Does the All Team Processing Agreement specify any requirements for the form of the assignment agreement?
All_Team Franchise · 2025 FDDAnswer from 2025 FDD Document
- E. Assignment. This Processing Agreement is personal to USER and shall not be assignable or transferable by USER, in whole or in part, either voluntarily or by operation of law, except with the prior written consent of ATFC, which consent shall not unreasonably be withheld.

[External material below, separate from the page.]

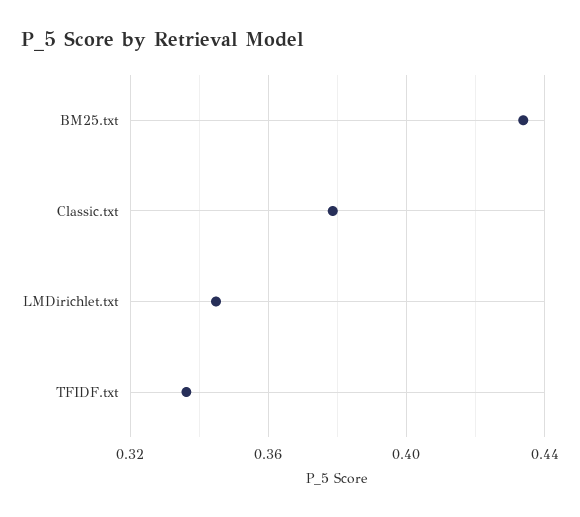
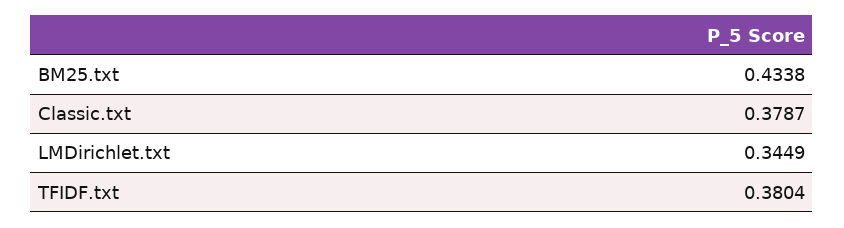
TFIDF.txt: 0.335 -> 0.3804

For all purposes of this Processing Agreement, the transfer of the majority of the equity of USER to persons other than the present owners thereof, or of any substantial portion of the Business in one or more transactions, shall be deemed an assignment of this Processing Agreement requiring such consent.
Any assignment must be in conjunction with a corresponding assignment under the Franchise Agreement.
Source: Item 23 — RECEIPT (FDD pages 34–161)
What This Means (2025 FDD)
According to All Team's 2025 Franchise Disclosure Document, the Processing Agreement outlines specific requirements related to assignment. The agreement is personal to the franchisee (USER) and is not assignable or transferable, either voluntarily or by law, without All Team's prior written consent, which will not be unreasonably withheld.
For a transfer of equity or a substantial portion of the business, it will be considered an assignment requiring consent. Furthermore, any assignment of the Processing Agreement must occur in conjunction with a corresponding assignment under the Franchise Agreement.
This means a prospective All Team franchisee needs to understand that they cannot transfer the Processing Agreement independently. Any transfer of ownership or a significant part of the business requires All Team's approval and must align with the transfer of the franchise itself. This ensures All Team maintains control over who is providing the processing services and that the new entity also complies with the franchise terms.